Your task =
When you write out the material, keep every line exactly as it is.

Data to examine =
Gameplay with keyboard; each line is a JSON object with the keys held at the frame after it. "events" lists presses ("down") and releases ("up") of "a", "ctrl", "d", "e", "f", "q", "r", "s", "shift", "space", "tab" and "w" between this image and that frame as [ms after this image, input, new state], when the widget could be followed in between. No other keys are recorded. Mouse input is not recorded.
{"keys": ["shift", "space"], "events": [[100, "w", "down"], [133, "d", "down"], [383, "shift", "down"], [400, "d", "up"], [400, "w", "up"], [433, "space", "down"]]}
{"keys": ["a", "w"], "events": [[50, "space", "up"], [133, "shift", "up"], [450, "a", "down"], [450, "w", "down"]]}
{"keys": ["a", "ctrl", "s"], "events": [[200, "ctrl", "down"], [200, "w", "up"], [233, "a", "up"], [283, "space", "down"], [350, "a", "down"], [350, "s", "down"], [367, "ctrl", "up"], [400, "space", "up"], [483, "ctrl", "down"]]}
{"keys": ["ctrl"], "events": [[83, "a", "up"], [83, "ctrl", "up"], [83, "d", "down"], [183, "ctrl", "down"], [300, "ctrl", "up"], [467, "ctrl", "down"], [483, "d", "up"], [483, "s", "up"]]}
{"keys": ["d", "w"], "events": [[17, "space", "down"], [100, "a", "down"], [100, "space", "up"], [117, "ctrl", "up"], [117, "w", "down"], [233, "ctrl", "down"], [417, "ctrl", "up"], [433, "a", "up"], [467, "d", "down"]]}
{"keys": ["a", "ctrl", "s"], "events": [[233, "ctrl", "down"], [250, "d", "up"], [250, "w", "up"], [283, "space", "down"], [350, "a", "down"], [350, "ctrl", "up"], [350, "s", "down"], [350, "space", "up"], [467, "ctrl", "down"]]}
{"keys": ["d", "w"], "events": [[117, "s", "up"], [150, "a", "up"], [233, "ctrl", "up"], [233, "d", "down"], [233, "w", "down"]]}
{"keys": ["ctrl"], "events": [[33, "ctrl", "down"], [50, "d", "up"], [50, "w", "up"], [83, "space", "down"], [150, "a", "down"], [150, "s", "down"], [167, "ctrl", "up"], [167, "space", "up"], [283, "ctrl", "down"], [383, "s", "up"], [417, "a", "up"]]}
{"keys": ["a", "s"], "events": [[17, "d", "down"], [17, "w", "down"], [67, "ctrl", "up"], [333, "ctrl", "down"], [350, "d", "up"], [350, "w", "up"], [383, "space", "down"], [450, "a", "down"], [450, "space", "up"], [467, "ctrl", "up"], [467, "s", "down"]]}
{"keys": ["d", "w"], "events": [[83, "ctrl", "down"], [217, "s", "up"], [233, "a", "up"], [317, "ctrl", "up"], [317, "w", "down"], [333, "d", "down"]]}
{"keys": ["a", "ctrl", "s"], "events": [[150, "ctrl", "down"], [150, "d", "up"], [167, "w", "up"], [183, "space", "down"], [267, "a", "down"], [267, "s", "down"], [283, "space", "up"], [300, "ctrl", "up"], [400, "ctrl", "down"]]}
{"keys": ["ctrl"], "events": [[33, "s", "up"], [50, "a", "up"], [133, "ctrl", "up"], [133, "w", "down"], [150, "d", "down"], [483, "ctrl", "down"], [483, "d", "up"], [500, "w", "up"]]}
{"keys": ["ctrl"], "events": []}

Answer =
Gameplay with keyboard; each line is a JSON object with the keys held at the frame after it. "events" lists presses ("down") and releases ("up") of "a", "ctrl", "d", "e", "f", "q", "r", "s", "shift", "space", "tab" and "w" between this image and that frame as [ms after this image, input, new state], when the widget could be followed in between. No other keys are recorded. Mouse input is not recorded.
{"keys": ["shift", "space"], "events": [[100, "w", "down"], [133, "d", "down"], [383, "shift", "down"], [400, "d", "up"], [400, "w", "up"], [433, "space", "down"]]}
{"keys": ["a", "w"], "events": [[50, "space", "up"], [133, "shift", "up"], [450, "a", "down"], [450, "w", "down"]]}
{"keys": ["a", "ctrl", "s"], "events": [[200, "ctrl", "down"], [200, "w", "up"], [233, "a", "up"], [283, "space", "down"], [350, "a", "down"], [350, "s", "down"], [367, "ctrl", "up"], [400, "space", "up"], [483, "ctrl", "down"]]}
{"keys": ["ctrl"], "events": [[83, "a", "up"], [83, "ctrl", "up"], [83, "d", "down"], [183, "ctrl", "down"], [300, "ctrl", "up"], [467, "ctrl", "down"], [483, "d", "up"], [483, "s", "up"]]}
{"keys": ["d", "w"], "events": [[17, "space", "down"], [100, "a", "down"], [100, "space", "up"], [117, "ctrl", "up"], [117, "w", "down"], [233, "ctrl", "down"], [417, "ctrl", "up"], [433, "a", "up"], [467, "d", "down"]]}
{"keys": ["a", "ctrl", "s"], "events": [[233, "ctrl", "down"], [250, "d", "up"], [250, "w", "up"], [283, "space", "down"], [350, "a", "down"], [350, "ctrl", "up"], [350, "s", "down"], [350, "space", "up"], [467, "ctrl", "down"]]}
{"keys": ["d", "w"], "events": [[117, "s", "up"], [150, "a", "up"], [233, "ctrl", "up"], [233, "d", "down"], [233, "w", "down"]]}
{"keys": ["ctrl"], "events": [[33, "ctrl", "down"], [50, "d", "up"], [50, "w", "up"], [83, "space", "down"], [150, "a", "down"], [150, "s", "down"], [167, "ctrl", "up"], [167, "space", "up"], [283, "ctrl", "down"], [383, "s", "up"], [417, "a", "up"]]}
{"keys": ["a", "s"], "events": [[17, "d", "down"], [17, "w", "down"], [67, "ctrl", "up"], [333, "ctrl", "down"], [350, "d", "up"], [350, "w", "up"], [383, "space", "down"], [450, "a", "down"], [450, "space", "up"], [467, "ctrl", "up"], [467, "s", "down"]]}
{"keys": ["d", "w"], "events": [[83, "ctrl", "down"], [217, "s", "up"], [233, "a", "up"], [317, "ctrl", "up"], [317, "w", "down"], [333, "d", "down"]]}
{"keys": ["a", "ctrl", "s"], "events": [[150, "ctrl", "down"], [150, "d", "up"], [167, "w", "up"], [183, "space", "down"], [267, "a", "down"], [267, "s", "down"], [283, "space", "up"], [300, "ctrl", "up"], [400, "ctrl", "down"]]}
{"keys": ["ctrl"], "events": [[33, "s", "up"], [50, "a", "up"], [133, "ctrl", "up"], [133, "w", "down"], [150, "d", "down"], [483, "ctrl", "down"], [483, "d", "up"], [500, "w", "up"]]}
{"keys": ["ctrl"], "events": []}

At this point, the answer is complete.